While I see that this has no special performance consequences, is there some way to avoid this, for example by setting flags in cuCtxCreate() or by globally tweaking the driver settings?

Also, can someone link to documentation/specification which states how virtual memory is used by CUDA on Linux? So far I only found references to this behavior on random places over this forum and SO.

Many thanks in advance.

One way to reduce the size of the allocation is to reduce the GPU “footprint” in a multi-GPU system, if all GPUs are not needed.

For example, if you have a CUDA code that only uses 1 GPU, but you run it on a system that has 4 GPUs, the 4 GPUs will affect the size of the virtual space reservation requested. You could reduce this, in this particular scenario, by setting the CUDA_VISIBLE_DEVICES environment variable to restrict the CUDA runtime to only a single GPU.
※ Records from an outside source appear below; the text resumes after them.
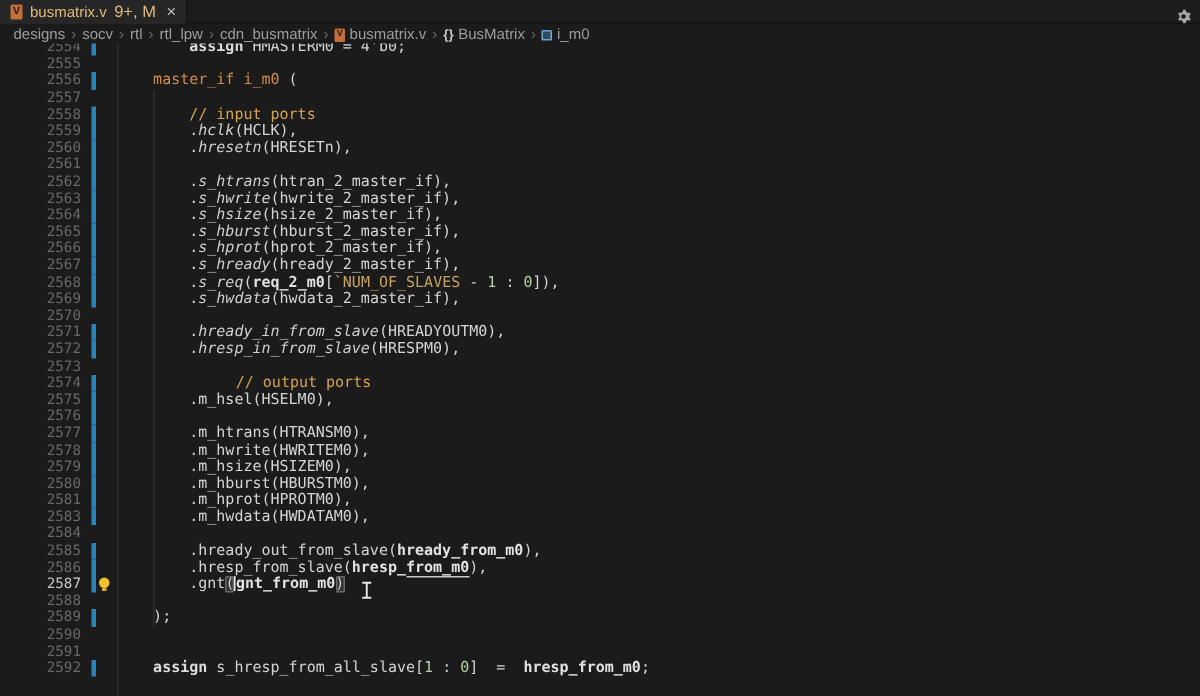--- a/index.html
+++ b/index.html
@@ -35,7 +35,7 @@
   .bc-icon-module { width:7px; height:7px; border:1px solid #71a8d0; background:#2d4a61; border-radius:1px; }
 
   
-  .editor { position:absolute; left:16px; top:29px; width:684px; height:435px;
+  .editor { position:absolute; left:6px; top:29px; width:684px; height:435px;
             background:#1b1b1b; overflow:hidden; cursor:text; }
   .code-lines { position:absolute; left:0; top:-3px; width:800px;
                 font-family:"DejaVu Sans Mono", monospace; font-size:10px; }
AFAIK there are no direct controls over virtual memory allocation performed by CUDA, and it is not formally documented anywhere.

Thanks Robert. The CUDA_VISIABLE_DEVICES trick could be useful although of limited use.

Do you know if it would be possible in principle to reduce the virtual memory usage or if this behavior is deeply ingrained into the Linux implementation?

Although it shouldn’t have any performance impact that’s still a bit annoying, because it misleads users into thinking that the CUDA process is taking a lot of memory.

In order to provide a unified address space, all physical memory (host system and GPUs) must be mapped into a single virtual space. As a result, CUDA’s virtual memory usage will look huge. I am not aware that this has negative consequences of any kind. What specific problems are you encountering?

I don’t see what is misleading here. The virtual memory usage is stated correctly by the operating system. Users may be thinking incorrectly about what that number means. If you care, you could educate them on virtual memory. Or you could pay no attention to what users think as long as things are working.

Agreed, as long as there are no performance penalties (and until now I have no evidence of that) I guess there is no issue with high memory usage. Thanks.